TCS Daily


The UN: The World's Greatest Trade Association

By Carroll Andrew - December 20, 2004 12:00 AM

United Nations Secretary-General Kofi Annan is under siege for allowing Saddam Hussein's government to actively manipulate the UN's oil-for-food bureaucracy and steal billions of dollars. There have been calls for Annan's resignation which Annan, quite naturally, has dismissed. Annan's intransigence is a classic PR strategy -- limit damage by convincing opponents to focus their energies on a single individual. If they fail to force a resignation, they are demoralized, and go away. If they succeed, especially after a struggle, they feel a sense of accomplishment, and go away.

Despite the focus on Annan, most people realize that problems with the UN run deeper than any single individual. The UN is plagued by both systemic corruption and a fundamental structural flaw; it makes no distinctions between governments which represent their people and governments which use the instruments of state power to repress and exploit their people. But the real problem with the UN is even deeper. The real problem is that democratic governments have joined non-democratic governments in a forum whose primary goal is the expansion of government authority.

The United Nations is the pre-eminent trade association for people involved in the business of government power. Actually, it is more focused than that. The United Nations is the trade association for the world's executive branches -- the place where executive branches come together to promote their individual interests to one another, and to promote the expansion of executive authority in general. This point is often missed by UN critics who dismiss the organization as nothing more than the world's greatest debating society. These critics confuse being voluntary with being powerless. Organizations like The American Bar Association, the American Medical Association, the International Tobacco Growers' Association are all voluntary -- but certainly not powerless.

Once it is understood that the United Nations is a trade association for the promotion of executive authority, its behavior becomes almost rational. The trade association extends professional courtesy to its members -- its cardinal rule is not to step on the toes of another executive. Saddam Hussein violated this rule by invading Kuwait and displacing another executive. Hussein paid for this mistake; the UN stepped in to enforce discipline amongst its members.

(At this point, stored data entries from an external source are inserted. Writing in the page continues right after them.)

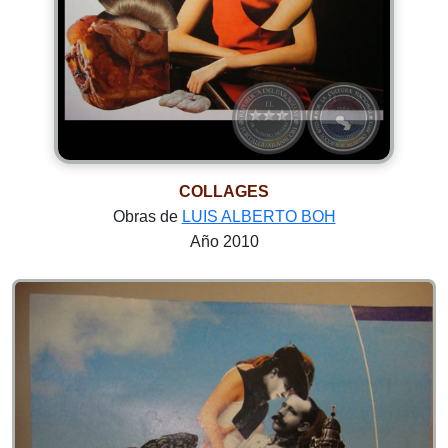
COLLAGES
Obras de
LUIS ALBERTO BOH
Año 2010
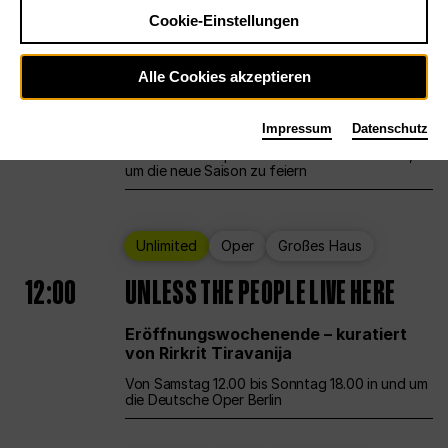
Cookie-Einstellungen
Ballett
Großes Haus
Staatsballett Berlin
Alle Cookies akzeptieren
12:00
Eröffnungswochenende
Impressum
Datenschutz
Die Deutsche Oper Berlin öffnet ihre Pforten,
um die neue Saison zu feiern
Unlimited
Oper
Großes Haus
12:00
UNLESS THE PEOPLE LIVE HERE
Eröffnungswochenende – kuratiert
von Rirkrit Tiravanija
Von Samstag 12.00 bis Sonntag 18.00 in und um
die Deutsche Oper Berlin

But looking to the UN to protect individuals who are not government executives from abuses of government power makes as much sense as looking to the International Tobacco Growers' Association to protect individuals from the dangers of smoking. In a place like Zimbabwe, lives are threatened, but executive authority is not. Executive Robert Mugabe is very strong, so the UN takes no interest in human rights violations there. Action to protect Venezuela's democracy might limit the reach of executive Hugo Chavez's power, so the UN stays away. In the Ukraine, the UN recently announced it was pleased there will be a re-vote in the country's contested Presidential election. In other words, it does not matter to the UN who takes control, so long as there is no prolonged vacuum of executive power. Haiti is a frequent site of UN intervention because vacuums of executive power occasionally arise there. The UN is always willing to intervene to help bring strong executive authority to a place where it is lacking.

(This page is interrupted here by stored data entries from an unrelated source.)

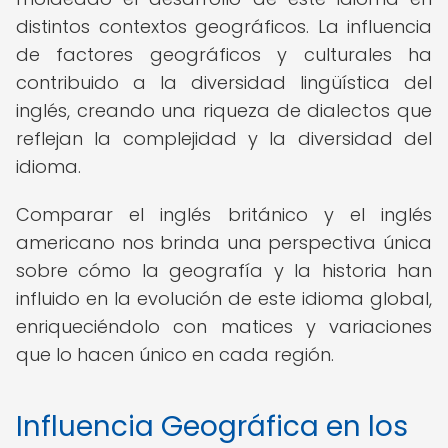
distintos contextos geográficos. La influencia
de factores geográficos y culturales ha
contribuido a la diversidad lingüística del
inglés, creando una riqueza de dialectos que
reflejan la complejidad y la diversidad del
idioma.
Comparar el inglés británico y el inglés
americano nos brinda una perspectiva única
sobre cómo la geografía y la historia han
influido en la evolución de este idioma global,
enriqueciéndolo con matices y variaciones
que lo hacen único en cada región.
Influencia Geográfica en los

The most telling example is the Sudan. There is a well documented genocide underway in the Sudan. This past July, Congress passed a resolution calling the situation genocide, but a Congressional resolution is not a basis for UN action. The UN listens only to the actions of executive branches, and Congress is only the legislative authority, not the executive authority of the United States. Congress appealing to the UN is like a barber demanding changes in the rules of the American Medical Association. It doesn't matter how good his intentions are or how accurate his information is -- he is not a member. The American Medical Association does not listen to barbers, it listens to its member doctors. And the United Nations doesn't listen to legislators -- it listens only to its member executive branches.

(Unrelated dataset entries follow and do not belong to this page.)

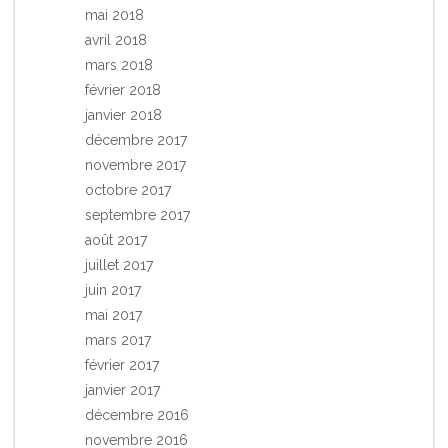
mai 2018
avril 2018
mars 2018
février 2018
janvier 2018
décembre 2017
novembre 2017
octobre 2017
septembre 2017
août 2017
juillet 2017
juin 2017
mai 2017
mars 2017
février 2017
janvier 2017
décembre 2016
novembre 2016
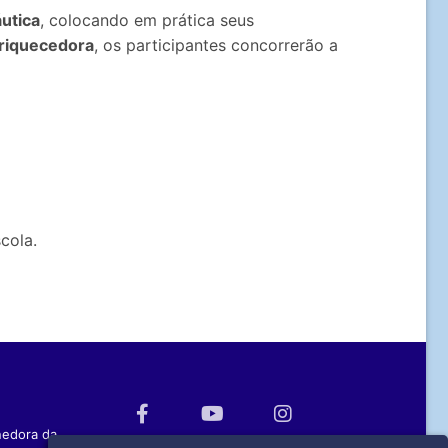
utica
, colocando em prática seus
nriquecedora
, os participantes concorrerão a
cola.
nedora da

Understanding the core mission that the United Nations has assumed -- the promotion of executive authority -- is the key to improving institutional international cooperation. There is a growing movement to form a democracy caucus within the UN, and perhaps create an independent Community of Democracies NGO to succeed the UN. There is no need for the Community of Democracies to succeed the UN. They can co-exist simultaneously. Nations have interests beyond the interests of their executive branches.

Just as a lawyer can belong to both the American Bar Association and the Chamber of Commerce to promote different aspects of his professional interests, a country can belong to more than one international association to promote different aspects of its national interests. Democratic populations have the right to form international associations where their representatives can come together to promote the shared interests of democracies to one another, and to promote the expansion of democracy in general. Such an organization should not threaten the UN's turf; the UN takes no interest in that mission.